Following Day 7, I reached an important milestone in my exploration of C development on the Thomson MO5:
I finally had two fully functional tutorials.

They were still simple, but they were stable, reproducible, and understandable.

At that point, they relied on two very different approaches:

  • one tutorial using my home-made string, stdio, and ctype libraries
  • another tutorial based exclusively on cmoc.h

It was the right moment to step back and analyze what CMOC really provides.


Taking a closer look at cmoc.h

By examining cmoc.h more carefully, several observations became obvious.

String handling

All the functions I had implemented in my custom string library already existed in CMOC.

They were not only present, but correctly implemented and stable.

From that point on, maintaining a home-made string library no longer made much sense.


Standard input / output (stdio)

Here, the situation was more subtle.

Some important functions were missing, notably getchar().

This function was essential for me, because it allows simple interactions such as:

Press Y to continue

CMOC provides readline(), but it reads a full line and only stops when the user presses ENTER.

In terms of user experience, this is clearly less pleasant when you want to react to a single key press.


Character classification (ctype)

In this case, my home-made library still made sense.

CMOC only provides:

  • isupper()
  • islower()

Other functions (isdigit, isalpha, etc.) were still missing and useful in my programs.


Towards a hybrid approach

The conclusion was quite natural.

I did not want to reinvent the wheel, nor did I want to give up what CMOC already does correctly.

A hybrid approach therefore imposed itself:

  • use CMOC where it makes sense
  • complement it with custom implementations when necessary

At first, I thought about having my libraries include cmoc.h, and having programs include only my headers.

But since my string library had become useless, that idea quickly felt awkward.

The final solution was much simpler:

  • cmoc.h is included directly
  • only missing functions are provided by complementary libraries

Issues and points of attention encountered

As soon as I started writing slightly more ambitious programs, several important pitfalls appeared.

These are classic problems on 8-bit machines, but they are far from obvious today.


1. Display and the system monitor

The Thomson MO5 uses a BIOS-driven display state machine.
Some ASCII codes are interpreted as commands.

The newline secret

On the MO5:

  • \n (ASCII 10) moves the cursor down one line
  • it does not return to column 0

For a proper newline, you must also send:

  • \r (ASCII 13)

This is a very common source of misaligned output.


Timing issues

The MO5 display logic is sensitive to timing.

If output calls are chained too quickly (for example fputs() followed by mo5_newline()), the video processor may receive bytes during a scrolling operation.

■ ■ ■ ■ ■

Tasks for this exercise:
[A] List every C function that the text on C development for the Thomson MO5 names.
[B] Continue the account of C development on the Thomson MO5 from its last sentence.

[Stored data entries]
■ ■ ■ ■ ■

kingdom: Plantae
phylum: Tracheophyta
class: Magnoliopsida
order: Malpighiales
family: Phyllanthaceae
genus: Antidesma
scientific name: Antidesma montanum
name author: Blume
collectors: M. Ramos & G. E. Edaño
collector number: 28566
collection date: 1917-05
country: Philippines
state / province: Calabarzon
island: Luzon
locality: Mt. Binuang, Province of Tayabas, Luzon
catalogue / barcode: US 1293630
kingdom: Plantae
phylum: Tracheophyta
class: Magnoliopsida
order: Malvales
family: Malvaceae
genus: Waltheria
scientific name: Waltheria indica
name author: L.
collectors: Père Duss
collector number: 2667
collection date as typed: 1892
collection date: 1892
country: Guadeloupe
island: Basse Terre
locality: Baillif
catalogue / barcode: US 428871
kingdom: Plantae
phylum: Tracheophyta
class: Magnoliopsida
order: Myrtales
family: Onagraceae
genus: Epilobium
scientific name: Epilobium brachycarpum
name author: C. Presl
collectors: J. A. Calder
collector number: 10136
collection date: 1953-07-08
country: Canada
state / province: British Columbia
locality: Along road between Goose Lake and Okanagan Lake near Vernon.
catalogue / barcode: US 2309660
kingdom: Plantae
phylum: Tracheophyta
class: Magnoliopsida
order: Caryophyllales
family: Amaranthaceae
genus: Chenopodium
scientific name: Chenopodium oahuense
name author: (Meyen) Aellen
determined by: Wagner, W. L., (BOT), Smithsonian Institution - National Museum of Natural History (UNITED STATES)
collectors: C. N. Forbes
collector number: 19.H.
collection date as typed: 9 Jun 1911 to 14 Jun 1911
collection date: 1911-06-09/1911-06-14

■ ■ ■ ■ ■

Answers to the problems:
[A] getchar(), readline(), isupper(), islower(), isdigit, isalpha, fputs(), mo5_newline()

[B]
Result:

  • technical glyphs
  • incoherent characters
  • corrupted display

Solution: always group the text and the newline in a single call, for example:

fputs(“Some text\n”);


2. Critical stack management

The Motorola 6809 has very limited memory, and by default the stack is extremely small.

Symptom

The program:

  • behaves randomly
  • crashes for no apparent reason
  • displays weird stuff on screen
  • or breaks as soon as you declare:

char buffer[25];

After several tests (compilation + running in DCMOTO), I identified that the problem came from this seemingly harmless declaration, and I did not understand why. Gemini came to my rescue by providing the explanation.


Cause

The stack grows downward in memory.

If it becomes too large, it overwrites:

  • system monitor variables
  • video memory

From that point on, the behavior becomes completely unpredictable.


Remedies

Increase the stack size in the Makefile:

–stack-space=512

Or use static for buffers (this is what I did):

static char buffer[30];

The variable is then placed in a fixed area of RAM.


3. Strings: the number one source of crashes

On 8-bit machines, string manipulation is the main cause of crashes.

The strcat() trap

Never do this:

strcat(dest, &ch);

strcat() expects a null-terminated string.

By passing the address of a single character, it will read memory until it randomly encounters a zero.


Safe alternative

int len = strlen(dest); dest[len] = ch; dest[len + 1] = ‘\0’;

Always explicitly close the string.


The null terminator

Every string construction or conversion function (for example itoa) must explicitly append a final \0.

Otherwise, functions like fputs() or puts() will never stop.


Conclusion

Day 8 marks the moment when things started to become concrete.

I was no longer just experimenting, but with:

  • functional examples
  • a better understanding of CMOC’s strengths and limitations
  • a very clear awareness of hardware constraints

This hybrid approach turned out to be a good compromise.

And above all, it forced me to think like an 8-bit developer, where every byte, every call, and every timing matters. With modern development tools, these kinds of reflexes are not natural. On a daily basis, I mostly develop .NET microservices, where code readability is the priority and memory footprint is rarely a concern. Here, it is a completely different world. But going back to fundamentals, with strong and explicit constraints, often does a lot of good 😉.